As first glance, Peter Kennedy is the stereotypical overly intelligent young man who dives into his medical school textbooks to learn everything so he will never face the possibility of not knowing something important that he might face in the classroom or the clinic.  There not much hint of emotional intelligence as we read that chapter.  Later, too, we see his impatience with colleagues, administrators, and regulations, and we are set on believing that he is overly hard-driving and arrogant.

Why on earth would we consider his life to be interesting? Simply, because we watch him grow as a human being and as a doctor.

It turns out that this fellow is deeply dedicated to his patients. We like to talk about patient-centeredness today, as though it is a new concept.  Decades ago, Peter walked the walk, sometimes literally.  Here are some excerpts from his fellowship period:

The work [of taking care of indigent patient's in the Ben Taub cancer service] was long and rarely exciting.  On those occasions where I couldn't quite understand a patient's difficulty with immediate family or home issues, I ventured into the Fifth Ward (Houston's ghetto district) to visit patients at night in their homes. It was plain stupid to go alone. I had seen hundreds of the wounded from that region, more than enough to make me wary, but I was never approached or threatened on those visits.  It was at those times that the total impact of a patient's journey to improvement or death upon his family became reality to me.

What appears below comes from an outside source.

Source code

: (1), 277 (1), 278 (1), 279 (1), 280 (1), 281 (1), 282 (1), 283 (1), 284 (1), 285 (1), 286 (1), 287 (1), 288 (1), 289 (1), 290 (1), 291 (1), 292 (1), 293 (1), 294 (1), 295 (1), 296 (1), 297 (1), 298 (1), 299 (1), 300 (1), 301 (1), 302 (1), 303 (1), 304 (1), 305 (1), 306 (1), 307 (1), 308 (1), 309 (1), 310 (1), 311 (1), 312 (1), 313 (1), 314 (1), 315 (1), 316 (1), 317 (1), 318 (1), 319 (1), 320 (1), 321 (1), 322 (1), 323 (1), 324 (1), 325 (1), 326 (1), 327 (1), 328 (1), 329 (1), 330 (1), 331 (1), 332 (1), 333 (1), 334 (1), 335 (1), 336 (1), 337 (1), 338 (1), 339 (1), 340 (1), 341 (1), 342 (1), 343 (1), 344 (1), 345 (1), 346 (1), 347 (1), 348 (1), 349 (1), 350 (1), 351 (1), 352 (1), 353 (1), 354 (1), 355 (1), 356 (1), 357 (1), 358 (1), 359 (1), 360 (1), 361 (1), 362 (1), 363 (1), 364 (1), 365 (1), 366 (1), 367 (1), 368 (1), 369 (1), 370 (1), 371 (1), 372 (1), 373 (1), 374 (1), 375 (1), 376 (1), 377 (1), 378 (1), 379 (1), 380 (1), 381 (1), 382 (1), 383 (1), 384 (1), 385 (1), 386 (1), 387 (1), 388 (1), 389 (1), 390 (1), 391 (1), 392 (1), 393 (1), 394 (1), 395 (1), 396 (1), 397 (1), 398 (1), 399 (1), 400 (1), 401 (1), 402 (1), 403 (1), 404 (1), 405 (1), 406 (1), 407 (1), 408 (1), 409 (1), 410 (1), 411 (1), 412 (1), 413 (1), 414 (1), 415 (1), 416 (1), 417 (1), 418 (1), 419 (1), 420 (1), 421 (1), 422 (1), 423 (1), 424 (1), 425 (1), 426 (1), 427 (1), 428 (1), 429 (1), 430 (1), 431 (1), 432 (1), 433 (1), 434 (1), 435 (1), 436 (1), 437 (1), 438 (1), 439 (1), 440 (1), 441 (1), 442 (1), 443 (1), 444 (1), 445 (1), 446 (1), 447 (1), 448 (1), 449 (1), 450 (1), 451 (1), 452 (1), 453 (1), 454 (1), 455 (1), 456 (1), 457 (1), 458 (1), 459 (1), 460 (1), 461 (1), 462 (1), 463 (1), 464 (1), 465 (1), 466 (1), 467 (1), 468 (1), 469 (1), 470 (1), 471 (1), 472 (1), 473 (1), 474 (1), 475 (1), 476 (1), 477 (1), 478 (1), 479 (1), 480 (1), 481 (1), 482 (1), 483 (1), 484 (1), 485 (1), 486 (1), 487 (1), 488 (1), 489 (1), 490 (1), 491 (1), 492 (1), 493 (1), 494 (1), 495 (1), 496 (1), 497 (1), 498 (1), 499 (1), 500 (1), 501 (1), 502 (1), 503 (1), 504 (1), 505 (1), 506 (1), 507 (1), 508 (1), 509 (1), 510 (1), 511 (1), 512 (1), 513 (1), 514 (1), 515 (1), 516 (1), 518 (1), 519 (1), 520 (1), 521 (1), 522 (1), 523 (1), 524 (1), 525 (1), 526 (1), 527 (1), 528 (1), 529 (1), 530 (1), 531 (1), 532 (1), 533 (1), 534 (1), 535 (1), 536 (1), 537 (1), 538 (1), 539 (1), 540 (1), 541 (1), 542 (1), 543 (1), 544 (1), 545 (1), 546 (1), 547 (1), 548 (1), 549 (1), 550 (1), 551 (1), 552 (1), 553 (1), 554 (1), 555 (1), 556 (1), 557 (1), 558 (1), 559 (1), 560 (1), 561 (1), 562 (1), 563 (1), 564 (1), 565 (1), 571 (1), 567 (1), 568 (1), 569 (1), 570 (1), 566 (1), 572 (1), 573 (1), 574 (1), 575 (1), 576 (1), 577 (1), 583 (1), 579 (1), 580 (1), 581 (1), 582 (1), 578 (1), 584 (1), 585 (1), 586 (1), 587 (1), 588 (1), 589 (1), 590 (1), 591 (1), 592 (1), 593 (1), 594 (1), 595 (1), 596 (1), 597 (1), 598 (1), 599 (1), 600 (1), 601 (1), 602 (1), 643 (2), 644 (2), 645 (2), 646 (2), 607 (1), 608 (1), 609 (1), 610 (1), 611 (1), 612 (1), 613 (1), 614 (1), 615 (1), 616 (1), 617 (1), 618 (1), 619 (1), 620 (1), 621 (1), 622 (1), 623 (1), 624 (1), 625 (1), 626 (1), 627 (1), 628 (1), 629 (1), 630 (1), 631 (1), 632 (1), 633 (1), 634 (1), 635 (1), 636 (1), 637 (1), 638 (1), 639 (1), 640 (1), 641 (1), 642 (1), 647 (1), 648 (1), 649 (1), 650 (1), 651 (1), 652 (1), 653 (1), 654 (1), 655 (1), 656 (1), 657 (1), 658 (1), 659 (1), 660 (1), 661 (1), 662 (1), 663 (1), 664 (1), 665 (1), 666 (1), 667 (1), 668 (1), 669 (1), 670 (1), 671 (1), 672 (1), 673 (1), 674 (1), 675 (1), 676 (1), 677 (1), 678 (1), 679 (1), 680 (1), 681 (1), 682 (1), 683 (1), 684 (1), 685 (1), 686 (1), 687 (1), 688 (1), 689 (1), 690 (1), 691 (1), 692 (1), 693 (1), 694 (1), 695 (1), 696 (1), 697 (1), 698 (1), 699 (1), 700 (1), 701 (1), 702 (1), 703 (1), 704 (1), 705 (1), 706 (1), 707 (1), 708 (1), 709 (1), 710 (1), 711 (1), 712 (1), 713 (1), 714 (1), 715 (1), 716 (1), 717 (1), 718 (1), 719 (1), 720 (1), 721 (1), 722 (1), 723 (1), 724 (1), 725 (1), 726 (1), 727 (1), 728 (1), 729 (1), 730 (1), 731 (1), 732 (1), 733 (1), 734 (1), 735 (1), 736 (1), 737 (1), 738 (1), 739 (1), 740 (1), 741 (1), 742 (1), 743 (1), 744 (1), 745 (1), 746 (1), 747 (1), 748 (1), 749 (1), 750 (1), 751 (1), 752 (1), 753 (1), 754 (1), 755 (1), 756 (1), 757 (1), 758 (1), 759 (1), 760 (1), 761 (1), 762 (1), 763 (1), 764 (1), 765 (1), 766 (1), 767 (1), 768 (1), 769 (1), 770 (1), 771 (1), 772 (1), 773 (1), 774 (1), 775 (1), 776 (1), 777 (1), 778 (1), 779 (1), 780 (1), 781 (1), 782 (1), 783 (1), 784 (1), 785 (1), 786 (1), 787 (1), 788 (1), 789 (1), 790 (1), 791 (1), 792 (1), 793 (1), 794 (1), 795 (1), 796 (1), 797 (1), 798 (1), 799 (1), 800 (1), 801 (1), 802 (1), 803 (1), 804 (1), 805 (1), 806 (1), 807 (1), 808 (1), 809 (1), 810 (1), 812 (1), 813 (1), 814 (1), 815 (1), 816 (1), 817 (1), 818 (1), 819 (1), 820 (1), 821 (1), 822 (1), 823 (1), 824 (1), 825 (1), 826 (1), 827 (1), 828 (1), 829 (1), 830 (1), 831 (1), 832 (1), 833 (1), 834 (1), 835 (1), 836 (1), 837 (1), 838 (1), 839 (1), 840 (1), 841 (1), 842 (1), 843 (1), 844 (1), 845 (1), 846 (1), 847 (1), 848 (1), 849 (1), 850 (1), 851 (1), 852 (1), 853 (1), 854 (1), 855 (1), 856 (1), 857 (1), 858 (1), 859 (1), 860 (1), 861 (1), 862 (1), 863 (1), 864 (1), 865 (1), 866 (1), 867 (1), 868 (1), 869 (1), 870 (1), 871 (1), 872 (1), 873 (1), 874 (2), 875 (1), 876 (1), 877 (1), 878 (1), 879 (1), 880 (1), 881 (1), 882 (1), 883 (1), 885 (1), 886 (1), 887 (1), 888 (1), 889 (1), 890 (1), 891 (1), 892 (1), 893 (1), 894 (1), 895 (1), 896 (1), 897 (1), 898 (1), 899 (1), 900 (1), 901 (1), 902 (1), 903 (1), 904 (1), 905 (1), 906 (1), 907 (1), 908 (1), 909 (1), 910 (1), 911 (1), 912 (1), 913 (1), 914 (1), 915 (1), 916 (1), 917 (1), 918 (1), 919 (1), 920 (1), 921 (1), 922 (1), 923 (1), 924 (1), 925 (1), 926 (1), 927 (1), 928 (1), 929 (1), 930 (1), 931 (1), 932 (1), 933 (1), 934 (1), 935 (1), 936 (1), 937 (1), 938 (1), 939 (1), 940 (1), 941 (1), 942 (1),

As I talked with patient and family . . . I felt something in the room change. And as I explained a mother's medical status, her husband, her children, and any extended family present would calm down and give me all their attention.  Some of the free-floating anxiety, and the suspicion and wariness about a physician in their home at nine p.m. began to dissipate.

I pushed past my own hesitation a little further.  Patient and family were presented with a gentle reboot of sorts, a statement of data rather than information mixed with hysteria or bias. . . . They became active participants in their own disease and its treatment.

[He'd say:]

"When I am sure you understand all of this, and you must try very hard to do so, we'll talk about what can be done to reverse, stop, or cure this cancer.  I'll tell you about treatment, warts and all.  Nothing will be held back"

"Then we'll use this information to decide what we as a team think is best."

And then Peter offers this confession to the reader:

As I became more deeply involved in it, I began to impart a quality I did not know I had--true empathy.

I had been trained originally to use evasion and misdirection as tools to maintain hope. 

It is unusual for an author to display the vulnerability that Peter offers, not just on these clinical matters, but with regard to his personal life.  (I'll leave those sections to you.)  His story is a compelling one. It is a privilege to be asked to read it. I am pleased to recommend the book to medical students, clinicians, administrators, and patients.